### Work instruction
Please find the lines in the following records that hold "APERTURE", and copy them.

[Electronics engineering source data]
┄┄┄┄┄┄┄┄┄┄┄┄┄┄┄┄┄┄┄┄

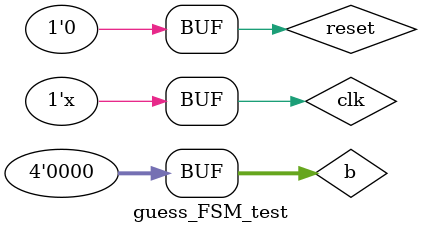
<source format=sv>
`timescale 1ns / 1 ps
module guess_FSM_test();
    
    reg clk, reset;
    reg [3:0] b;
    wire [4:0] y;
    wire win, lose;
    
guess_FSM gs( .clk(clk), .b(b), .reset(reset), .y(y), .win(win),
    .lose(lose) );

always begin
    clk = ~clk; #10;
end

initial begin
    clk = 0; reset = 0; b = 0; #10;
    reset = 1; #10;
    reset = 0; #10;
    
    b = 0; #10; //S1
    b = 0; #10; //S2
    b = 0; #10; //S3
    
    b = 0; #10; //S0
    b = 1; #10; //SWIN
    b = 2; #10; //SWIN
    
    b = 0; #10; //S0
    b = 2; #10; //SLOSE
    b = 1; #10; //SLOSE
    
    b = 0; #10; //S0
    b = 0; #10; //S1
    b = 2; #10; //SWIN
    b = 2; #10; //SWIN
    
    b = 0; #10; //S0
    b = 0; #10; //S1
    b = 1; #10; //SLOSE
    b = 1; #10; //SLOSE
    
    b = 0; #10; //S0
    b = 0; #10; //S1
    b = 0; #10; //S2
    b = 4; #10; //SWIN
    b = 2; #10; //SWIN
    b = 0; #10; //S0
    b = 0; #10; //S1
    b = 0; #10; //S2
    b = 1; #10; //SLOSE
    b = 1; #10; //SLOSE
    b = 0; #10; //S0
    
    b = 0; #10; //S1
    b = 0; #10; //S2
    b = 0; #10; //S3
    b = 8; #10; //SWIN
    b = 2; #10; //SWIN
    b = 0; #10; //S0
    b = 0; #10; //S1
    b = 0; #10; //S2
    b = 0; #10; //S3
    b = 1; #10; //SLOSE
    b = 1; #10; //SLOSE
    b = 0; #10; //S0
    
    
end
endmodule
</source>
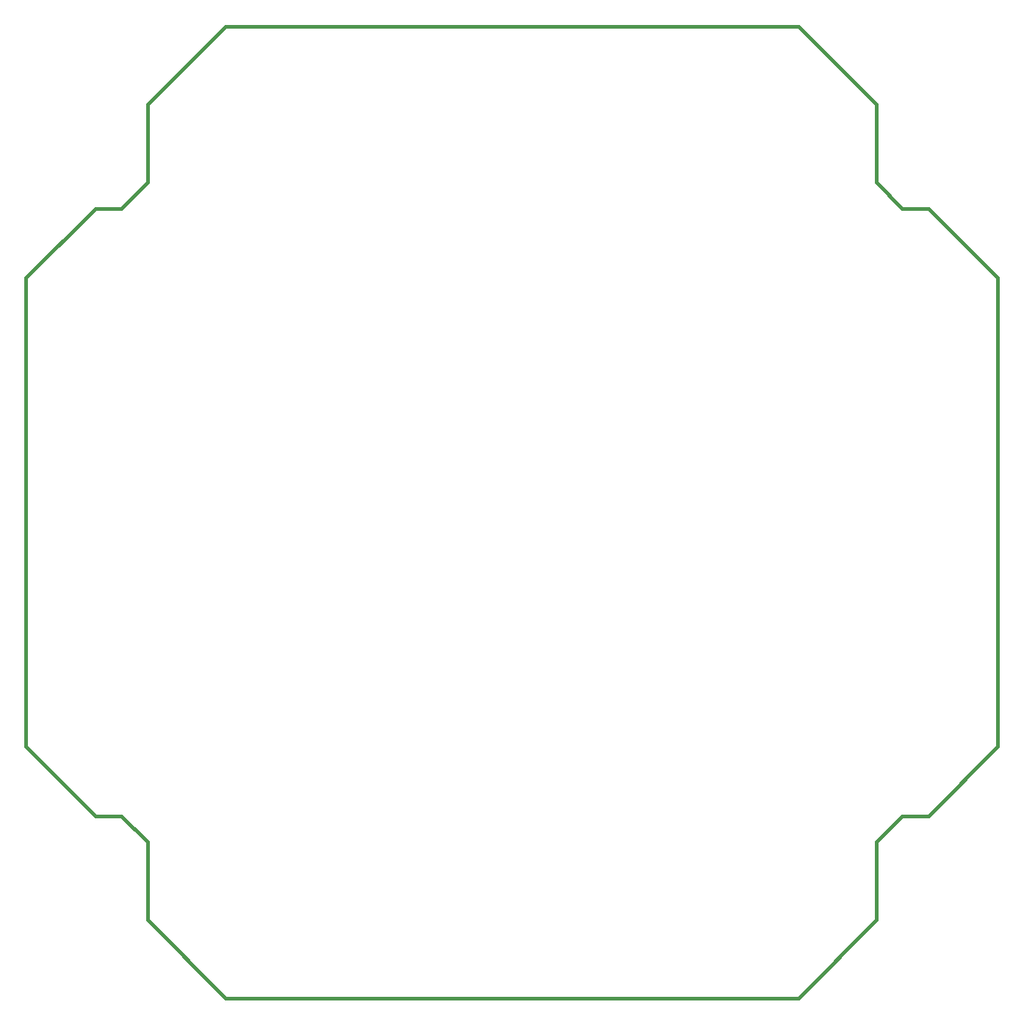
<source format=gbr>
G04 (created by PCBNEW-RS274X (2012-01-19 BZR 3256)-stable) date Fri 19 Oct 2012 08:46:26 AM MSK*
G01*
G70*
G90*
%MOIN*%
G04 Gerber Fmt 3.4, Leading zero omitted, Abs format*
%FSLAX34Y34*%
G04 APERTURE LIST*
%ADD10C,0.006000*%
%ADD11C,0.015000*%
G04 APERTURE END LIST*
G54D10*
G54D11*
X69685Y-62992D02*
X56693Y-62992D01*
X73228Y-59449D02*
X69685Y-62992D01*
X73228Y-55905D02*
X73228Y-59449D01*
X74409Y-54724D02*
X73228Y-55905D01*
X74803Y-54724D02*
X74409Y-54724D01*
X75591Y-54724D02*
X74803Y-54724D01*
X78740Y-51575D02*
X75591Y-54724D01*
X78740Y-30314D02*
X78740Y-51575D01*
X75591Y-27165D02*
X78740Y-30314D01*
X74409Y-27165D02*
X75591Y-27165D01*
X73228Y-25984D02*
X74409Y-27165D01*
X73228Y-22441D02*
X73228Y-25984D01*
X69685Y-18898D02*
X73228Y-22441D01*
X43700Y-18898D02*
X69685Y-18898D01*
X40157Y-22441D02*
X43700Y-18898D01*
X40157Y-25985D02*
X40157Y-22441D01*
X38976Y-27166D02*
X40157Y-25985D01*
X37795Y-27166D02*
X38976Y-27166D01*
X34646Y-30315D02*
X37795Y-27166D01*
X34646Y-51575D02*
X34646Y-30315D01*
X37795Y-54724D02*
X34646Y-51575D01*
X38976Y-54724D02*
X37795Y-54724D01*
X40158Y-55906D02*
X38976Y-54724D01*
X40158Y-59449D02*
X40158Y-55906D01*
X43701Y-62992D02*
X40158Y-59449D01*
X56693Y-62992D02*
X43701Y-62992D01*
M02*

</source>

┄┄┄┄┄┄┄┄┄┄┄┄┄┄┄┄┄┄┄┄

### Task solution
G04 APERTURE LIST*
G04 APERTURE END LIST*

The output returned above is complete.